André scrambled to get his legs out from under the fence as Manny leaped into the neighbor’s yard and tackled him.

“Be careful,” Celia shouted, her heartbeat thudding in her ears. “He might have a knife.”

André flipped over and threw a punch at Manny, hitting him on the side of the head, but the officer was on his way. He pulled out his gun. “Hands at your side!”

Celia froze. Did the police know which one was André?

Manny, staring at the gun, put his hands up, and André squirmed out from under him, but only long enough for the officer to seize him, rolling him onto his front and cuffing his wrists, so he couldn’t escape.

“Go find Benjamin, Celia,” Manny said, breathless. “He’s probably somewhere in the house.”

She ran to the sliding glass door, still open from André’s escape.

Inside, the place was completely dark, but the sound of a radio was coming from the basement. She was just about to open the basement door, when a group of policemen rushed past her. “Stay where you are,” they ordered, as if she were the criminal. She froze, listening as they thundered down the stairs.

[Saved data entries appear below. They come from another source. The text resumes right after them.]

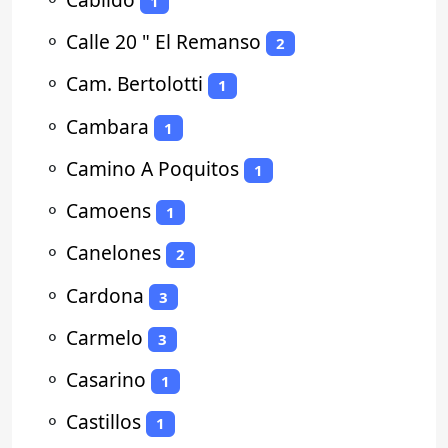
1
⚬
Calle 20 " El Remanso
2
⚬
Cam. Bertolotti
1
⚬
Cambara
1
⚬
Camino A Poquitos
1
⚬
Camoens
1
⚬
Canelones
2
⚬
Cardona
3
⚬
Carmelo
3
⚬
Casarino
1
⚬
Castillos
1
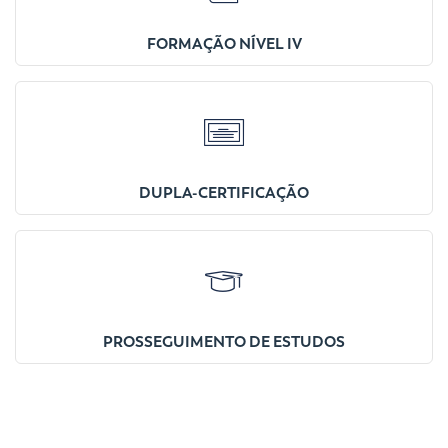
FORMAÇÃO NÍVEL IV
DUPLA-CERTIFICAÇÃO
PROSSEGUIMENTO DE ESTUDOS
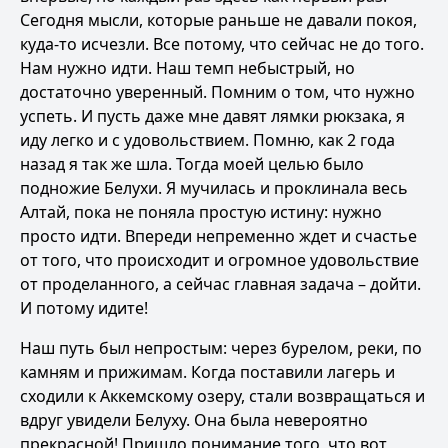
Сегодня мысли, которые раньше не давали покоя,
куда-то исчезли. Все потому, что сейчас не до того.
Нам нужно идти. Наш темп небыстрый, но
достаточно уверенный. Помним о том, что нужно
успеть. И пусть даже мне давят лямки рюкзака, я
иду легко и с удовольствием. Помню, как 2 года
назад я так же шла. Тогда моей целью было
подножие Белухи. Я мучилась и проклинала весь
Алтай, пока не поняла простую истину: нужно
просто идти. Впереди непременно ждет и счастье
от того, что происходит и огромное удовольствие
от проделанного, а сейчас главная задача – дойти.
И потому идите!
Наш путь был непростым: через бурелом, реки, по
камням и прижимам. Когда поставили лагерь и
сходили к Аккемскому озеру, стали возвращаться и
вдруг увидели Белуху. Она была невероятно
прекрасной! Пришло понимание того, что вот,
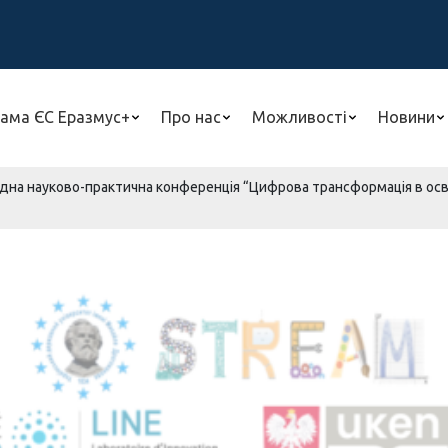
ама ЄС Еразмус+
Про нас
Можливості
Новини
на науково-практична конференція “Цифрова трансформація в освіт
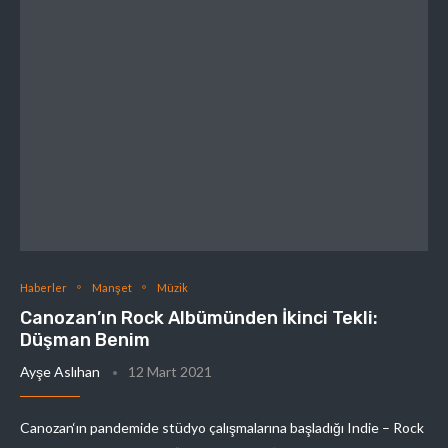
Haberler
Manşet
Müzik
Canozan’ın Rock Albümünden İkinci Tekli:
Düşman Benim
Ayşe Aslıhan
12 Mart 2021
Canozan‘ın pandemide stüdyo çalışmalarına başladığı Indie – Rock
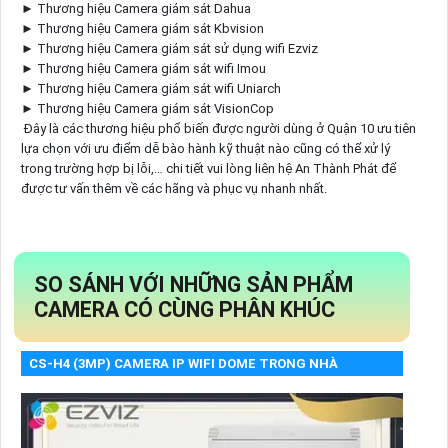
► Thương hiệu Camera giám sát Dahua
► Thương hiệu Camera giám sát Kbvision
► Thương hiệu Camera giám sát sử dụng wifi Ezviz
► Thương hiệu Camera giám sát wifi Imou
► Thương hiệu Camera giám sát wifi Uniarch
► Thương hiệu Camera giám sát VisionCop
Đây là các thương hiệu phổ biến được người dùng ở Quận 10 ưu tiên
lựa chọn với ưu điểm dễ bào hành kỹ thuật nào cũng có thể xử lý
trong trường hợp bị lỗi,… chi tiết vui lòng liên hệ An Thành Phát để
được tư vấn thêm về các hãng và phục vụ nhanh nhất.
SO SÁNH VỚI NHỮNG SẢN PHẨM
CAMERA CÓ CÙNG PHÂN KHÚC
CS-H4 (3MP) CAMERA IP WIFI DOME TRONG NHÀ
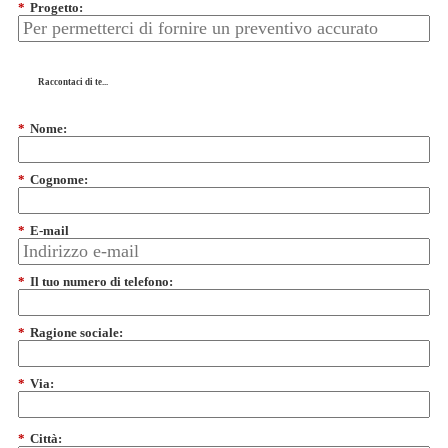
*
Progetto:
Raccontaci di te...
*
Nome:
*
Cognome:
*
E-mail
*
Il tuo numero di telefono:
*
Ragione sociale:
*
Via:
*
Città:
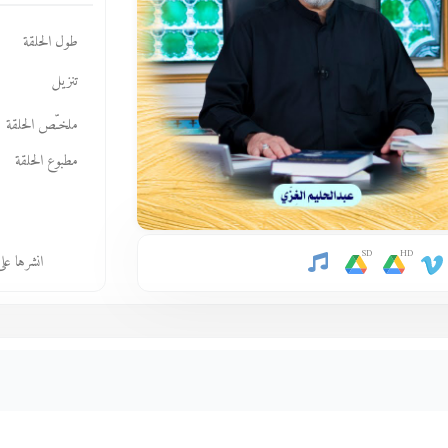
طول الحلقة
تنزيل
ملخـّص الحلقة
مطبوع الحلقة
SD
HD
انشرها عل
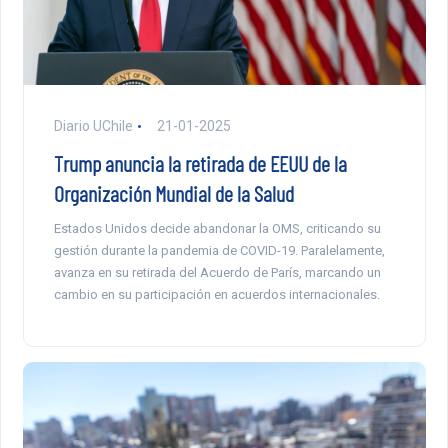
Diario UChile
21-01-2025
Trump anuncia la retirada de EEUU de la
Organización Mundial de la Salud
Estados Unidos decide abandonar la OMS, criticando su
gestión durante la pandemia de COVID-19. Paralelamente,
avanza en su retirada del Acuerdo de París, marcando un
cambio en su participación en acuerdos internacionales.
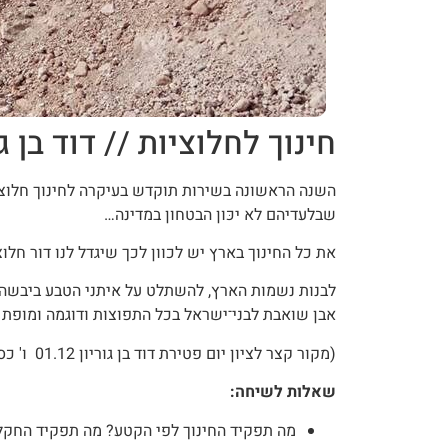
חינוך לחלוציות // דוד בן גו
השנה הראשונה בשירות תוקדש בעיקרה לחינוך חלו
שבלעדיהם לא יכּון הבטחון במדינה…
את כל החינוך בארץ יש לכוון לכך שיגדל לנו דור חלוצ
לבנות נשמות הארץ, להשתלט על איתני הטבע ביבשה, 
אבן שואבת לבני־ישראל בכל התפוצות ודוגמה ומופת 
(מקור קצר לציון יום פטירת דוד בן גוריון 01.12 ו' כסלו)
שאלות לשיחה:
מה תפקיד החינוך לפי הקטע? מה תפקיד החקל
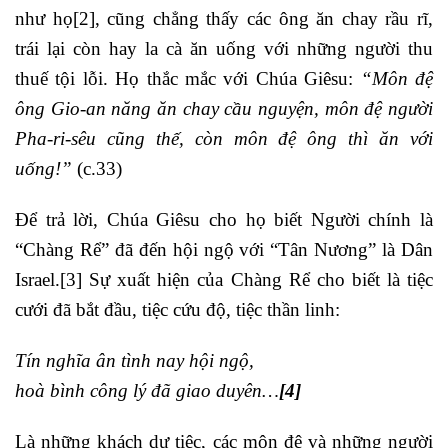
như họ
[2]
, cũng chẳng thấy các ông ăn chay rầu rĩ,
trái lại còn hay la cà ăn uống với những người thu
thuế tội lỗi. Họ thắc mắc với Chúa Giêsu:
“Môn đệ
ông Gio-an năng ăn chay cầu nguyện, môn đệ người
Pha-ri-sêu cũng thế, còn môn đệ ông thì ăn với
uống!”
(c.33)
Để trả lời, Chúa Giêsu cho họ biết Người chính là
“Chàng Rể” đã đến hội ngộ với “Tân Nương” là Dân
Israel.
[3]
Sự xuất hiện của Chàng Rể cho biết là tiệc
cưới đã bắt đầu, tiệc cứu độ, tiệc thần linh:
Tín nghĩa ân tình nay hội ngộ,
hoà bình công lý đã giao duyên…
[4]
Là những khách dự tiệc, các môn đệ và những người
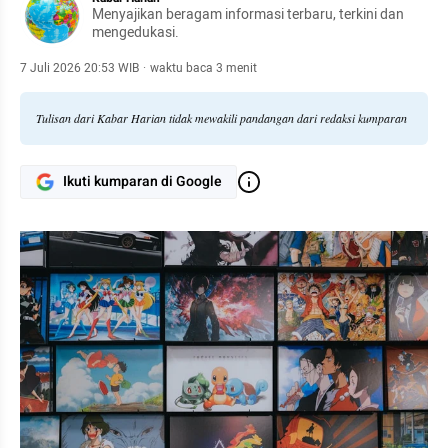
Menyajikan beragam informasi terbaru, terkini dan
mengedukasi.
7 Juli 2026 20:53 WIB
·
waktu baca 3 menit
Tulisan dari Kabar Harian tidak mewakili pandangan dari redaksi kumparan
Ikuti kumparan di Google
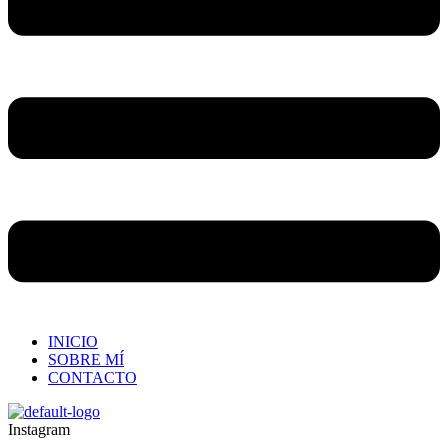
INICIO
SOBRE MÍ
CONTACTO
Instagram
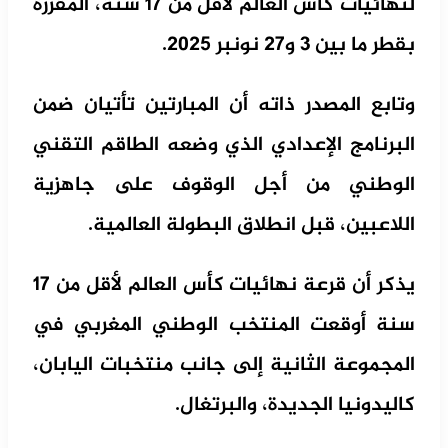
لنهائيات كأس العالم لأقل من 17 سنة، المقررة
بقطر ما بين 3 و27 نونبر 2025.
وتابع المصدر ذاته أن المبارتين تأتيان ضمن
البرنامج الإعدادي الذي وضعه الطاقم التقني
الوطني من أجل الوقوف على جاهزية
اللاعبين، قبل انطلاق البطولة العالمية.
يذكر أن قرعة نهائيات كأس العالم لأقل من 17
سنة أوقعت المنتخب الوطني المغربي في
المجموعة الثانية إلى جانب منتخبات اليابان،
كاليدونيا الجديدة، والبرتغال.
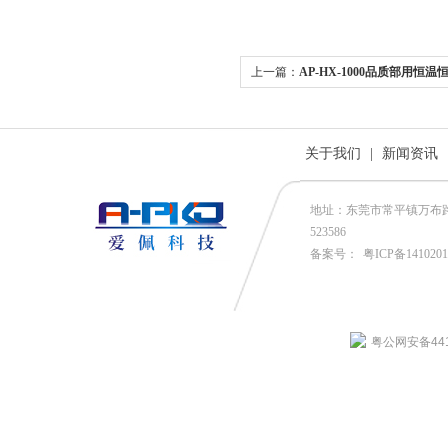
上一篇：
AP-HX-1000品质部用恒
关于我们
|
新闻资讯
地址：东莞市常平镇万布路53号
523586
备案号：
粤ICP备141020
粤公网安备4419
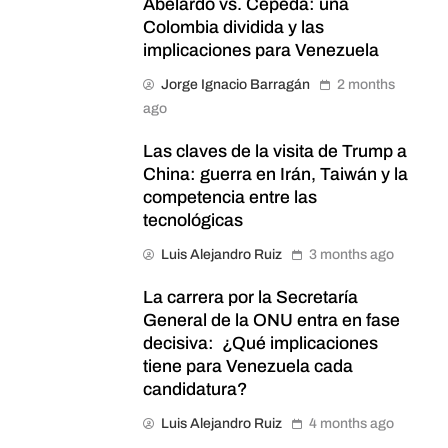
Abelardo vs. Cepeda: una
Colombia dividida y las
implicaciones para Venezuela
Jorge Ignacio Barragán
2 months
ago
Las claves de la visita de Trump a
China: guerra en Irán, Taiwán y la
competencia entre las
tecnológicas
Luis Alejandro Ruiz
3 months ago
La carrera por la Secretaría
General de la ONU entra en fase
decisiva: ¿Qué implicaciones
tiene para Venezuela cada
candidatura?
Luis Alejandro Ruiz
4 months ago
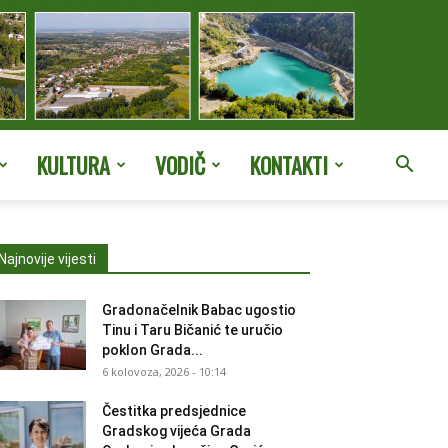
KULTURA
VODIČ
KONTAKTI
Najnovije vijesti
Gradonačelnik Babac ugostio
Tinu i Taru Bičanić te uručio
poklon Grada...
6 kolovoza, 2026 - 10:14
Čestitka predsjednice
Gradskog vijeća Grada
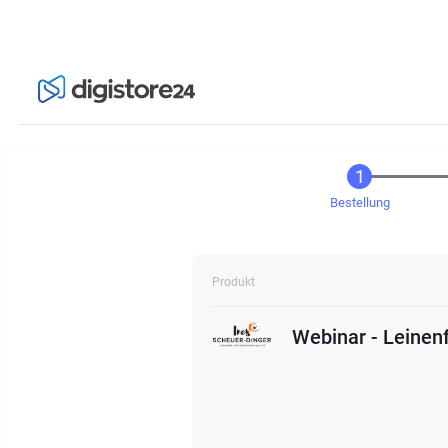
Bestellung
Produkt
Webinar - Leinen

“What’s the meaning of this?” Teresa’s voice sounded loud and clear through the walls. “You have no right.”

You have the right to remain silent,” one of the police officers answered. “You’re under arrest.”

But Teresa just kept talking. “I haven’t done anything wrong. I’m just taking care of my great-grandson.”

Her baby’s cry, weak and hungry, sounded in the background. It was a sound as sweet as any Celia had ever heard.

She didn’t care what the policeman had told her. She couldn’t just stand there. She had to answer Benjamin’s cry.

She ran down the stairs, finding a room lit from a battery-powered lantern. Officer Carry held Benjamin out to her. She grabbed her baby, collapsing at the officer’s feet as she examined the milky brown color of his skin, the soft curls of his hair, and the chubby folds of his wrists. Only then did she notice Teresa, standing off to the side, as another officer cuffed her hands behind her back.

“André told me Celia and the baby were coming for a visit,” Teresa said, glancing from the officer to Celia. In the yellow glow of the lamp, her freckles stood out, and her voice seemed farther away, like an echo from Celia’s nightmares. “But when I drove up to Massachusetts to get them all, it was just André and the baby. He said Celia refused to come.”

Surely Teresa had to have guessed something was wrong when André wanted to hide out in an abandoned house. “André lied to you,” Celia said. “He came into my house with a knife and took the baby by force.”

She turned and pressed Benjamin to her aching breast, watching him struggle to latch on, as an officer explained Teresa’s rights.

Officer Carry walked into the room. “We’ve got André cuffed and heading for the car,” he said. “Everything’s going to be okay.” And, for the first time in three days, she knew it would be.